## The problem
Starting at the line that contains "Answer in <instances>...</instances>." and ending at the end of the items, write those lines out again, swapping "See the attached image" for "Look at the attached image" and leaving everything else unchanged.

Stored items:
begin

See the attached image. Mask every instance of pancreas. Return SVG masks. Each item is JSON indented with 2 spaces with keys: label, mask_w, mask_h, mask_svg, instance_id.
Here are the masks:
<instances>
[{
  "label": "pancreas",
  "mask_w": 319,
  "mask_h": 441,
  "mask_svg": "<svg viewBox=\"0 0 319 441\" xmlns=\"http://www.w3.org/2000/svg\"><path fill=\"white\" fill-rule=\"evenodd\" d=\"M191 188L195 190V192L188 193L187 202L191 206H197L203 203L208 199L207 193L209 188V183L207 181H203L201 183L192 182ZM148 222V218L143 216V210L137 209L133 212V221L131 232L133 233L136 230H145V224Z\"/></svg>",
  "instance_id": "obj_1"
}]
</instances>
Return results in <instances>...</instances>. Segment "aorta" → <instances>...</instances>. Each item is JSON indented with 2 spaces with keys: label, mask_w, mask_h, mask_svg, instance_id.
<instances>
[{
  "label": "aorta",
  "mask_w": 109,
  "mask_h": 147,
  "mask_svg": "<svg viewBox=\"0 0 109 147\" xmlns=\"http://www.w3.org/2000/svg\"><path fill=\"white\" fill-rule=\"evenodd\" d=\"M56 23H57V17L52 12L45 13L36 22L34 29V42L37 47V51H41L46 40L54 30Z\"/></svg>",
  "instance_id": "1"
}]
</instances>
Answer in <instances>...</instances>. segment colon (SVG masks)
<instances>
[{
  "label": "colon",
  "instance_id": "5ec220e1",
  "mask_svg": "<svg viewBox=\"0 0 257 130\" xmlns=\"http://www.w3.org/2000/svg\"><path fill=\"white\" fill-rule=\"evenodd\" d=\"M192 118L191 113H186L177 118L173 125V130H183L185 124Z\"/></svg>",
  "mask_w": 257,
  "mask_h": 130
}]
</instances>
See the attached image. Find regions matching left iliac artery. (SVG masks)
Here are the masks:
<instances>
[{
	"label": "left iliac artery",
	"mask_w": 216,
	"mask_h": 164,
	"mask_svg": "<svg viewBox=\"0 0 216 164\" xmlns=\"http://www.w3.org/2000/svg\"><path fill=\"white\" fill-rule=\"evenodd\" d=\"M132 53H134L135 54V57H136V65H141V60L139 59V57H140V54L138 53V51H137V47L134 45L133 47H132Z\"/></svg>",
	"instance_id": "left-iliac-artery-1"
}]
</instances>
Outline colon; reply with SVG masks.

end

## The response
Answer in <instances>...</instances>. segment colon (SVG masks)
<instances>
[{
  "label": "colon",
  "instance_id": "5ec220e1",
  "mask_svg": "<svg viewBox=\"0 0 257 130\" xmlns=\"http://www.w3.org/2000/svg\"><path fill=\"white\" fill-rule=\"evenodd\" d=\"M192 118L191 113H186L177 118L173 125V130H183L185 124Z\"/></svg>",
  "mask_w": 257,
  "mask_h": 130
}]
</instances>
Look at the attached image. Find regions matching left iliac artery. (SVG masks)
Here are the masks:
<instances>
[{
	"label": "left iliac artery",
	"mask_w": 216,
	"mask_h": 164,
	"mask_svg": "<svg viewBox=\"0 0 216 164\" xmlns=\"http://www.w3.org/2000/svg\"><path fill=\"white\" fill-rule=\"evenodd\" d=\"M132 53H134L135 54V57H136V65H141V60L139 59V57H140V54L138 53V51H137V47L134 45L133 47H132Z\"/></svg>",
	"instance_id": "left-iliac-artery-1"
}]
</instances>
Outline colon; reply with SVG masks.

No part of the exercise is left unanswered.